ISRCTN - ISRCTN70380261: Targeted prevention for women with subclinical anorexia nervosa

Plain English Summary

Background and study aims
Anorexia nervosa (AN) is a condition with serious medical and psychological complications, high mortality and rather poor long-term outcome. Despite the seriousness of the disorder, there have not been a lot of studies. Early treatments before the onset of the full disorder are therefore urgently needed.

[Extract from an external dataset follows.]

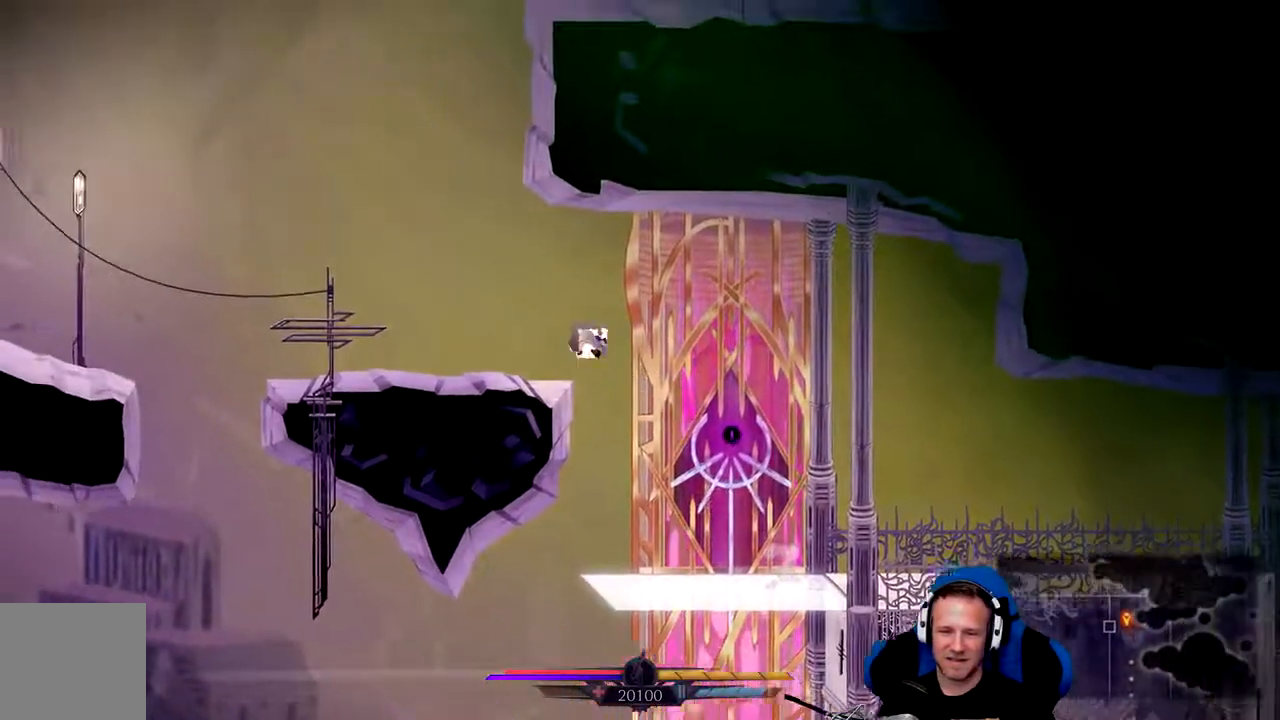
{"dt_ms": 500, "buttons": [], "left_stick": "up-left", "right_stick": "center", "events": [[117, "A", "up"]]}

Existing treatments do not specifically target women most at risk of AN (who have lower body weight and/or high restrained eating in addition to high weight and shape concerns). An initial study showed that recruitment of women at risk of AN is feasible, and that compliance with the treatment was good. The aim of this study is to assess how well a new approach, called Student Bodies AN (SB-AN), works.

Who can participate?
Women aged 18 and diagnosed with AN.

What does the study involve?
Participants will be randomly allocated to one of two groups: Student Bodies AN (SB-AN) group or waiting-list group. SB-AN is an internet-based cognitive-behavioural prevention program which consists of 10 weekly sessions and a booster session and which includes interactive components moderated by trained clinical psychologists. Further assessments will take place at the end of the study , then 6 and 12 months later. Participants in the waiting list group will be offered SB-AN after 12 months.

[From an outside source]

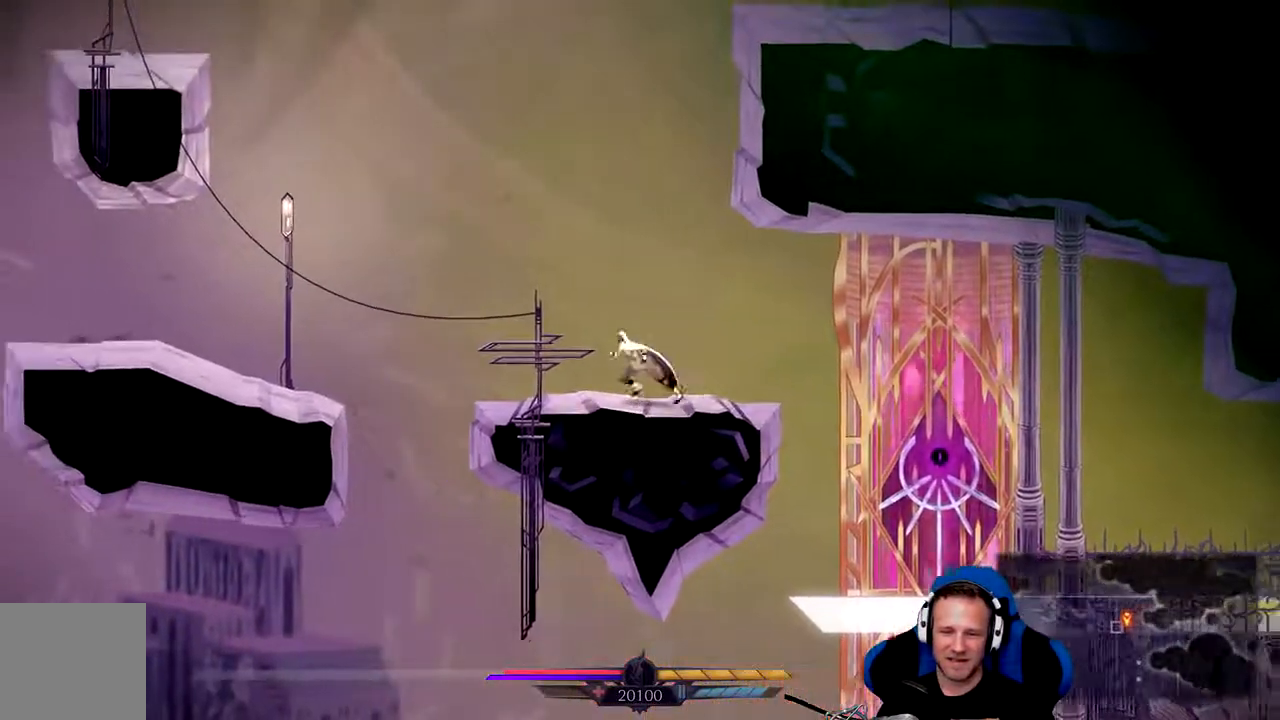
{"dt_ms": 500, "buttons": ["A"], "left_stick": "up-left", "right_stick": "center", "events": [[233, "A", "down"]]}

What are the possible benefits and risks of participating?
There are no risks for the participants. Participants whose eating disorder gets worse during the treatment will be referred to outpatient treatment clinics or will be helped to find a therapist. Future women at risk of AN may benefit from the development and evaluation of a treatment that works at low cost.

Where is the study run from?
Participants will be recruited through German universities (planned cities: Dresden, Halle, Leipzig, Berlin, Hamburg) and two higher-risk environments (eg advisory center for eating disorders ANAD e. V., Munich) via local media.

When is the study starting and how long is it expected to run for?
November 2012 to November 2015.

Who is funding the study?
Else Kröner-Fresenius-Stiftung (Germany)

Who is the main contact?
Prof. Dr. Corinna Jacobi
corinna.jacobi@tu-dresden.de

Trial website

http://www.studentbodies.tu-dresden.de

Contact information

Type

Scientific

Primary contact

Prof Corinna Jacobi

ORCID ID

Contact details

Technische Universität Dresden
Klinische Psychologie und Psychotherapie
Chemnitzer Straße 46
Dresden
01187
Germany
+49 (0) 351 463 38576
corinna.jacobi@tu-dresden.de

Additional identifiers

EudraCT number

ClinicalTrials.gov number

Protocol/serial number

2012_A01

Study information

Scientific title

Targeted prevention for women with subclinical anorexia nervosa - Student Bodies-AN (SB-AN): a randomized controlled trial

Acronym

SB-AN

Study hypothesis

Women with subclinical anorexia nervosa participating in an indicated, internet-based prevention program (SB-AN) will show significantly fewer eating disorder symptoms compared to a wait-list control group at 12-month follow-up.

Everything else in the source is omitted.